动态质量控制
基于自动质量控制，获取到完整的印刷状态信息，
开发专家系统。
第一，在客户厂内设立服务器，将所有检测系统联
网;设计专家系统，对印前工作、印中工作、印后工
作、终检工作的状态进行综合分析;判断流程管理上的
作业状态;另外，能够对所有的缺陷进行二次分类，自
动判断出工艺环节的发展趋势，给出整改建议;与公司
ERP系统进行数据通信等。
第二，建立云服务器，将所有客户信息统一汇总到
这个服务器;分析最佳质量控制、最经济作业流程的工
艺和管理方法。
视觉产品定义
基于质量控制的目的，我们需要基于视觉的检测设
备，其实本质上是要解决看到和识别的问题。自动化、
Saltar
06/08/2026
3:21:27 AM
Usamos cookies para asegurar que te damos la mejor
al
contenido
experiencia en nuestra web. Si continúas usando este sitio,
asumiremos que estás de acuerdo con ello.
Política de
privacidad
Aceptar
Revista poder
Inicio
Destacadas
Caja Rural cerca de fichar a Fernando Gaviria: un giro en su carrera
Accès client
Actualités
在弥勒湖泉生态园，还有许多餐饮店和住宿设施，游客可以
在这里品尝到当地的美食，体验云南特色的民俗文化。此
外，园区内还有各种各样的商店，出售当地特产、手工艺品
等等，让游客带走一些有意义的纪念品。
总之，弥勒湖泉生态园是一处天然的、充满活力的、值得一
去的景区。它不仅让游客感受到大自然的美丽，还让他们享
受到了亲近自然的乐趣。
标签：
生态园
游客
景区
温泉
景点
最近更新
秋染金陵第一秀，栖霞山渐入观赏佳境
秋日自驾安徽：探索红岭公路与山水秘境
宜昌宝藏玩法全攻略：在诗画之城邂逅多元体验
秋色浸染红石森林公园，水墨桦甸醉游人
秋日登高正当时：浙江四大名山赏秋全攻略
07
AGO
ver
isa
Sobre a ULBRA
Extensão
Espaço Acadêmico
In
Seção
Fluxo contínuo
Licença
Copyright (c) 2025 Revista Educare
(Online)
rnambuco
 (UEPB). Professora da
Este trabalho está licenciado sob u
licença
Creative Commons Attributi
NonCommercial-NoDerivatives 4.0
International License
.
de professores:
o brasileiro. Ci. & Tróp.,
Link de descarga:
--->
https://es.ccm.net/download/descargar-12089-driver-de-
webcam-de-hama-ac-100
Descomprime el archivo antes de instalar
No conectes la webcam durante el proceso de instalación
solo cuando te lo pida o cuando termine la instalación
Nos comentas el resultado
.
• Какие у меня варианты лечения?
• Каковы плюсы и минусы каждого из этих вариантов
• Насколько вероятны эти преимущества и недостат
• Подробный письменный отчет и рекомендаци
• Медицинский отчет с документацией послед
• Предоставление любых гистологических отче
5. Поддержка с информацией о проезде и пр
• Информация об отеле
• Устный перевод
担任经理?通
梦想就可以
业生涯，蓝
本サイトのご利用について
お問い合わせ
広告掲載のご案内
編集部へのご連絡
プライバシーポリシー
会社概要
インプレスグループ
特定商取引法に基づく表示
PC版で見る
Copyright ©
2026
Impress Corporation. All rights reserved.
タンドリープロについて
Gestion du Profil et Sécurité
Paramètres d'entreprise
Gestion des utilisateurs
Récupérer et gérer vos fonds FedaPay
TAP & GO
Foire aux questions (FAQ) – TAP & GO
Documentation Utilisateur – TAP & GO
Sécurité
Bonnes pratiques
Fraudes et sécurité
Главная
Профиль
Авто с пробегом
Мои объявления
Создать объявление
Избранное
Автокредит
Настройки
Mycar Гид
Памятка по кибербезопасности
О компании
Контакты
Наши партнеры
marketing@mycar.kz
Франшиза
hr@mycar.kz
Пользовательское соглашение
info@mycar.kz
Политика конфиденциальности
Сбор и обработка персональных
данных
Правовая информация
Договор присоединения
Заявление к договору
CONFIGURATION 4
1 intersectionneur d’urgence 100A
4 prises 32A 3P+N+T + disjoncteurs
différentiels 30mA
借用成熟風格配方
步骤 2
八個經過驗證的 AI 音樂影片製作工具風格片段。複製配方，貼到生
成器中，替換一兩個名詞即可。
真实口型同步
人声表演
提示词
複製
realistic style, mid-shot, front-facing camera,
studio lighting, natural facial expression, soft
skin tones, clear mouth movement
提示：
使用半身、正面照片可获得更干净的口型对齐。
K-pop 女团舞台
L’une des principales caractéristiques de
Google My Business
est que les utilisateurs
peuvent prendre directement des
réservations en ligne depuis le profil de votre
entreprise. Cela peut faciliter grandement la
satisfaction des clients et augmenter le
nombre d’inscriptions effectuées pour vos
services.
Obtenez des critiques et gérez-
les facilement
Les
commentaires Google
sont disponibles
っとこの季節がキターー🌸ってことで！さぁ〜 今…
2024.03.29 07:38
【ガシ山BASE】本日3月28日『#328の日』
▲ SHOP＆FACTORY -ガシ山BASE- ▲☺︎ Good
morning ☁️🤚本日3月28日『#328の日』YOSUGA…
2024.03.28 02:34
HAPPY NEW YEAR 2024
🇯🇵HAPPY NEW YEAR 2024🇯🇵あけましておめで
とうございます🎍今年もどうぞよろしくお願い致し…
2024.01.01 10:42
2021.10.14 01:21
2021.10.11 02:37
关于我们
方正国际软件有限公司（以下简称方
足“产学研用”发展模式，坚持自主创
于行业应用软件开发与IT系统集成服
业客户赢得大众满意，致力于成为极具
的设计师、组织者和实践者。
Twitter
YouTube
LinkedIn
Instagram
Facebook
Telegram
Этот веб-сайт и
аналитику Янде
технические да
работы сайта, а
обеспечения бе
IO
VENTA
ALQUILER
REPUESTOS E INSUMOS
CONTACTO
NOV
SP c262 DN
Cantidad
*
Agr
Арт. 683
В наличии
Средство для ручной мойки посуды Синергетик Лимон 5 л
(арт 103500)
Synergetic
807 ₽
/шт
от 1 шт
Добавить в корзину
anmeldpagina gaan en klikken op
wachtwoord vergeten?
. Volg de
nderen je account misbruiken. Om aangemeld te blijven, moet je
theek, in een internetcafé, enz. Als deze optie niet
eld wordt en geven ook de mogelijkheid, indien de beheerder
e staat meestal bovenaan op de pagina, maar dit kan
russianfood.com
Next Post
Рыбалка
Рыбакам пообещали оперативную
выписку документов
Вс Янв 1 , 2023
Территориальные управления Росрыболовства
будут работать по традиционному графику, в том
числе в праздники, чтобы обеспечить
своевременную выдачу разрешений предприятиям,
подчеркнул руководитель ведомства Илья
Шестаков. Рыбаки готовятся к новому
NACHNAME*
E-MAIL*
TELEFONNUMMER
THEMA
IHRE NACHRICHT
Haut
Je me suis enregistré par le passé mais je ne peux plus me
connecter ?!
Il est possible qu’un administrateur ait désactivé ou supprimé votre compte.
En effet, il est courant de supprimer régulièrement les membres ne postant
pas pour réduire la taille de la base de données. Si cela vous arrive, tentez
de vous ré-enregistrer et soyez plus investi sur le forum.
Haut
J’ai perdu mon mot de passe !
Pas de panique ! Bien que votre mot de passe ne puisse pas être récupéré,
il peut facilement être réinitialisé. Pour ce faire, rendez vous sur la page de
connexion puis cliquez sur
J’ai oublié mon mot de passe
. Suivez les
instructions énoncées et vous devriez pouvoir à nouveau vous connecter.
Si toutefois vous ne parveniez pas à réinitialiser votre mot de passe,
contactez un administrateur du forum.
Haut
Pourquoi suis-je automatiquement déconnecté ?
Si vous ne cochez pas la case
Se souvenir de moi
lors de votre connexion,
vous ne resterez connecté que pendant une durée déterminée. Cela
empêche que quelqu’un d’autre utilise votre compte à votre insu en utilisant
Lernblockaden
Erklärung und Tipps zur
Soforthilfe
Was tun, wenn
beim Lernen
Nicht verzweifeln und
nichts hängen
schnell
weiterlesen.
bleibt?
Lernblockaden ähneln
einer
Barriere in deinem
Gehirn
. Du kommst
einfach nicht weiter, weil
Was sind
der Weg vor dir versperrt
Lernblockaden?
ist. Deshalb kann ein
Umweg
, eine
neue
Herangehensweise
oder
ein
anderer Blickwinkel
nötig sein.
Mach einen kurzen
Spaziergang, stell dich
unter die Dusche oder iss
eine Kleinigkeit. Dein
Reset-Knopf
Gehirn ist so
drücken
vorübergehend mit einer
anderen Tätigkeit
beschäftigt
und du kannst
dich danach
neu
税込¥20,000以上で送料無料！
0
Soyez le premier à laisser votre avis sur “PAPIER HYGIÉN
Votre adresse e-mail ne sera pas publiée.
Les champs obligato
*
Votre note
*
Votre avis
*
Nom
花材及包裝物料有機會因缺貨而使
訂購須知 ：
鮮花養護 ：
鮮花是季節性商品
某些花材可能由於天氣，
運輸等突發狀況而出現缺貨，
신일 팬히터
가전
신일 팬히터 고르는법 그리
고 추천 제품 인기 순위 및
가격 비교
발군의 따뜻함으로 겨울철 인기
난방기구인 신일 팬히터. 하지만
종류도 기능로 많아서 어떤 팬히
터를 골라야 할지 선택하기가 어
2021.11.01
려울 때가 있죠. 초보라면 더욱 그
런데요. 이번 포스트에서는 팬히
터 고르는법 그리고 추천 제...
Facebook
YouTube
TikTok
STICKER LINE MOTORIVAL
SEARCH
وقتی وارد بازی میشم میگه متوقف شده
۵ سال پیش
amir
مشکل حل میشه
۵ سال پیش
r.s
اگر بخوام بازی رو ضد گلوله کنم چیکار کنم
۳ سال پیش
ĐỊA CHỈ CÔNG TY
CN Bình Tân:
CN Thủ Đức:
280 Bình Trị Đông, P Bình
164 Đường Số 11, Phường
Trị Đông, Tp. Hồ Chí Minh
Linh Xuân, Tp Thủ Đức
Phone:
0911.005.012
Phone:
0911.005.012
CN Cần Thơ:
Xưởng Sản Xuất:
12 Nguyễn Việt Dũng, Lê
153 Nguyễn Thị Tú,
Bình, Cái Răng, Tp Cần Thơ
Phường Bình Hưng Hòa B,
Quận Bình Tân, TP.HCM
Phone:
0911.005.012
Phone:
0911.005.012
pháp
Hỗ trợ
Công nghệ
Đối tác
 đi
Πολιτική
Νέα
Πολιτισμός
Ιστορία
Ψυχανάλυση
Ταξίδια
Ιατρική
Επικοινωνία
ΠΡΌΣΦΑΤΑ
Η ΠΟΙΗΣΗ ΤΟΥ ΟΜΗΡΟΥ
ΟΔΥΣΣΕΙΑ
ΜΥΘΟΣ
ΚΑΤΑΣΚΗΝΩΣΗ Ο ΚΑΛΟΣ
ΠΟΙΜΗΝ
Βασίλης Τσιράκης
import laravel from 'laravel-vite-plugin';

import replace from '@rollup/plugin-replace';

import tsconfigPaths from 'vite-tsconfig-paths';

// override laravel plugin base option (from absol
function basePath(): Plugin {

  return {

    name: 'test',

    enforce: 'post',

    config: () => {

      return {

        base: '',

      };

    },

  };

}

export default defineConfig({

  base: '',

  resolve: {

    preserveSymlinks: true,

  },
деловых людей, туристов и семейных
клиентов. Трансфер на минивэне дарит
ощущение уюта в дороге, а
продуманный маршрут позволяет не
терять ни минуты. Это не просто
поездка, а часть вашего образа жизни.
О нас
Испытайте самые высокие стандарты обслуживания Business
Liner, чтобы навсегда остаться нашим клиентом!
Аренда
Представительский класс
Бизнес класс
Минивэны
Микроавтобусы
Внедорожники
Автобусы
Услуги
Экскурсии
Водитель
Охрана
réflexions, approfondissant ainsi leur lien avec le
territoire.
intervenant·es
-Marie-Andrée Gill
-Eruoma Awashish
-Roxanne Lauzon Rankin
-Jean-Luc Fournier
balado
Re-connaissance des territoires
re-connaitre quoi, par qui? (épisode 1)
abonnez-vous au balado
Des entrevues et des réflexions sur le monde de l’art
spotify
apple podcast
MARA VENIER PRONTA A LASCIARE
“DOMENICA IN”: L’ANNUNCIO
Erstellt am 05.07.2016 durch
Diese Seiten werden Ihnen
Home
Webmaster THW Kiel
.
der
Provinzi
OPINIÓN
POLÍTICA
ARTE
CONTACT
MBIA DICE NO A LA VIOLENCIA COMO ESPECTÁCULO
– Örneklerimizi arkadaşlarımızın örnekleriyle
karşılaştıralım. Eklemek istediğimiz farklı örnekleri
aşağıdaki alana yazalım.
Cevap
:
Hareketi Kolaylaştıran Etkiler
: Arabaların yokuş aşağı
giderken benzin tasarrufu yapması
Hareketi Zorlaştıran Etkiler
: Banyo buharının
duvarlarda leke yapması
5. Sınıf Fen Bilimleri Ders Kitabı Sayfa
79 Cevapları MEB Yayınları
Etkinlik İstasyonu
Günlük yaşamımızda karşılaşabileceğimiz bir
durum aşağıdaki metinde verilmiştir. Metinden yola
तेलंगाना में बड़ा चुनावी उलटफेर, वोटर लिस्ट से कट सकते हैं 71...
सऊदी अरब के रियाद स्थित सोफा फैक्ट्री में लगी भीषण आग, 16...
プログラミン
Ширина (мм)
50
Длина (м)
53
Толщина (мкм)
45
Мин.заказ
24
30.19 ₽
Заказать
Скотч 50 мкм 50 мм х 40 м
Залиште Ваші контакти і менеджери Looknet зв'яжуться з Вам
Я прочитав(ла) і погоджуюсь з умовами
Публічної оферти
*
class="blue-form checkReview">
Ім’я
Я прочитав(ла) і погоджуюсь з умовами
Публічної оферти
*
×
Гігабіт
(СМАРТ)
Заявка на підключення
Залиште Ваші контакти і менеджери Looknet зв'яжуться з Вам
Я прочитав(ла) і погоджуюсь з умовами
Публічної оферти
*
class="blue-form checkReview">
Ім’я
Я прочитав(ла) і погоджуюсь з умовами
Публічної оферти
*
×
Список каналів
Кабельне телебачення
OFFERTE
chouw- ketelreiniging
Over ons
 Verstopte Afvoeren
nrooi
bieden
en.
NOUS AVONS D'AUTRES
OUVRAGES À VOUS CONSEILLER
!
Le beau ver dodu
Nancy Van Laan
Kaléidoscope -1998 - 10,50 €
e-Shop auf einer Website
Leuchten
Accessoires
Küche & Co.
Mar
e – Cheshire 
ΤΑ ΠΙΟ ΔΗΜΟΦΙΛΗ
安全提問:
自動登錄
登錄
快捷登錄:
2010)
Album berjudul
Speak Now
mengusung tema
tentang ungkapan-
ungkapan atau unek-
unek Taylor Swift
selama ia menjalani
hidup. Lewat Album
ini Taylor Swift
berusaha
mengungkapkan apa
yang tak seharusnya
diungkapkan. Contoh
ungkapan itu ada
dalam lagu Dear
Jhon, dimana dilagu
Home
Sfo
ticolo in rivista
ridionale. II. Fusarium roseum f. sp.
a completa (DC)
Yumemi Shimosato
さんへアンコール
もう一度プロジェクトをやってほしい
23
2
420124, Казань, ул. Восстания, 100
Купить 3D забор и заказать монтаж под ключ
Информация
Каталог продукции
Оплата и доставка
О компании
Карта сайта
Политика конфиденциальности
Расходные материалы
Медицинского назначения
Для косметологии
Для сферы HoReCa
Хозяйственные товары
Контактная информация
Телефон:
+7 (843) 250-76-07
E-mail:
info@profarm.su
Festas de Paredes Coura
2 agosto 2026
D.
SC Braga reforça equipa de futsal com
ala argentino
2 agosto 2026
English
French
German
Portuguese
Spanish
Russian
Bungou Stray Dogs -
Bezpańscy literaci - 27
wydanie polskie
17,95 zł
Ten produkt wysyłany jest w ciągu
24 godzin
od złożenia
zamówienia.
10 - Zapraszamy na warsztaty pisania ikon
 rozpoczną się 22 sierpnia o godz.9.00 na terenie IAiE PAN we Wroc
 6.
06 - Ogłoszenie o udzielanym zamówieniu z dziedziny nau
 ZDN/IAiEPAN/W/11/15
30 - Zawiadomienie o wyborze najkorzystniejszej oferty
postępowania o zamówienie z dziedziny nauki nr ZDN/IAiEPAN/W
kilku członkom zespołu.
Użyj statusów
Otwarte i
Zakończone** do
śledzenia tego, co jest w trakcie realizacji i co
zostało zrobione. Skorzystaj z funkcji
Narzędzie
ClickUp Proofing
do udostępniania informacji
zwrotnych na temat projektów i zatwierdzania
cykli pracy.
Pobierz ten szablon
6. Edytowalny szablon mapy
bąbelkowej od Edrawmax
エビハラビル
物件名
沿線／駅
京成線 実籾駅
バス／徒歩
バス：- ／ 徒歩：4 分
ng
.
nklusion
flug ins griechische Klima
################
- Work item: Please copy the rows without any changes, from the first line of the rows through the line containing "с документацией послед", including both of those lines.

- Answer to this task:
动态质量控制
基于自动质量控制，获取到完整的印刷状态信息，
开发专家系统。
第一，在客户厂内设立服务器，将所有检测系统联
网;设计专家系统，对印前工作、印中工作、印后工
作、终检工作的状态进行综合分析;判断流程管理上的
作业状态;另外，能够对所有的缺陷进行二次分类，自
动判断出工艺环节的发展趋势，给出整改建议;与公司
ERP系统进行数据通信等。
第二，建立云服务器，将所有客户信息统一汇总到
这个服务器;分析最佳质量控制、最经济作业流程的工
艺和管理方法。
视觉产品定义
基于质量控制的目的，我们需要基于视觉的检测设
备，其实本质上是要解决看到和识别的问题。自动化、
Saltar
06/08/2026
3:21:27 AM
Usamos cookies para asegurar que te damos la mejor
al
contenido
experiencia en nuestra web. Si continúas usando este sitio,
asumiremos que estás de acuerdo con ello.
Política de
privacidad
Aceptar
Revista poder
Inicio
Destacadas
Caja Rural cerca de fichar a Fernando Gaviria: un giro en su carrera
Accès client
Actualités
在弥勒湖泉生态园，还有许多餐饮店和住宿设施，游客可以
在这里品尝到当地的美食，体验云南特色的民俗文化。此
外，园区内还有各种各样的商店，出售当地特产、手工艺品
等等，让游客带走一些有意义的纪念品。
总之，弥勒湖泉生态园是一处天然的、充满活力的、值得一
去的景区。它不仅让游客感受到大自然的美丽，还让他们享
受到了亲近自然的乐趣。
标签：
生态园
游客
景区
温泉
景点
最近更新
秋染金陵第一秀，栖霞山渐入观赏佳境
秋日自驾安徽：探索红岭公路与山水秘境
宜昌宝藏玩法全攻略：在诗画之城邂逅多元体验
秋色浸染红石森林公园，水墨桦甸醉游人
秋日登高正当时：浙江四大名山赏秋全攻略
07
AGO
ver
isa
Sobre a ULBRA
Extensão
Espaço Acadêmico
In
Seção
Fluxo contínuo
Licença
Copyright (c) 2025 Revista Educare
(Online)
rnambuco
 (UEPB). Professora da
Este trabalho está licenciado sob u
licença
Creative Commons Attributi
NonCommercial-NoDerivatives 4.0
International License
.
de professores:
o brasileiro. Ci. & Tróp.,
Link de descarga:
--->
https://es.ccm.net/download/descargar-12089-driver-de-
webcam-de-hama-ac-100
Descomprime el archivo antes de instalar
No conectes la webcam durante el proceso de instalación
solo cuando te lo pida o cuando termine la instalación
Nos comentas el resultado
.
• Какие у меня варианты лечения?
• Каковы плюсы и минусы каждого из этих вариантов
• Насколько вероятны эти преимущества и недостат
• Подробный письменный отчет и рекомендаци
• Медицинский отчет с документацией послед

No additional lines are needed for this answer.